▶ Task statement
Quote the passage below about the shadow-puppet musical, starting with "If someone invited" and going on through "large papier-mâché heads.".

▶ Supplied passage
_ _ _ _ _
Everything under the moon

'Lasers, flames, smoke machines and chimpanzees riding bicycles'


If someone invited you to a family-friendly shadow-puppet musical about two winged creatures on a quest to save the world, what would you say? If that musical is created by Christine Fellows and Shary Boyle, the correct answer is “Hell yes!”

Everything Under the Moon, the hotly anticipated new project by the Winnipeg-based musician and the Toronto-based visual artist, makes its world premiere this week. More than two years in the making, the show channels their distinctive style into a singular spectacle with the usual mix of irreverent humour, feminist politics and large papier-mâché heads.

“It’s like a female buddy movie for the whole family, along the lines of Thelma and Louise but without any sex or deadbeat dudes,” Boyle says. “We’re dealing with extinction, death, coming of age and accepting your inner freak. There will also be lasers, flames, smoke machines and chimpanzees riding bicycles.”
_ _ _ _ _
▶ Data shown

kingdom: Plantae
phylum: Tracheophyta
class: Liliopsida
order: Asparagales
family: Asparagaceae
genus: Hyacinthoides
_ _ _ _ _
▶ Response to the exercise
If someone invited you to a family-friendly shadow-puppet musical about two winged creatures on a quest to save the world, what would you say? If that musical is created by Christine Fellows and Shary Boyle, the correct answer is “Hell yes!”

Everything Under the Moon, the hotly anticipated new project by the Winnipeg-based musician and the Toronto-based visual artist, makes its world premiere this week. More than two years in the making, the show channels their distinctive style into a singular spectacle with the usual mix of irreverent humour, feminist politics and large papier-mâché heads.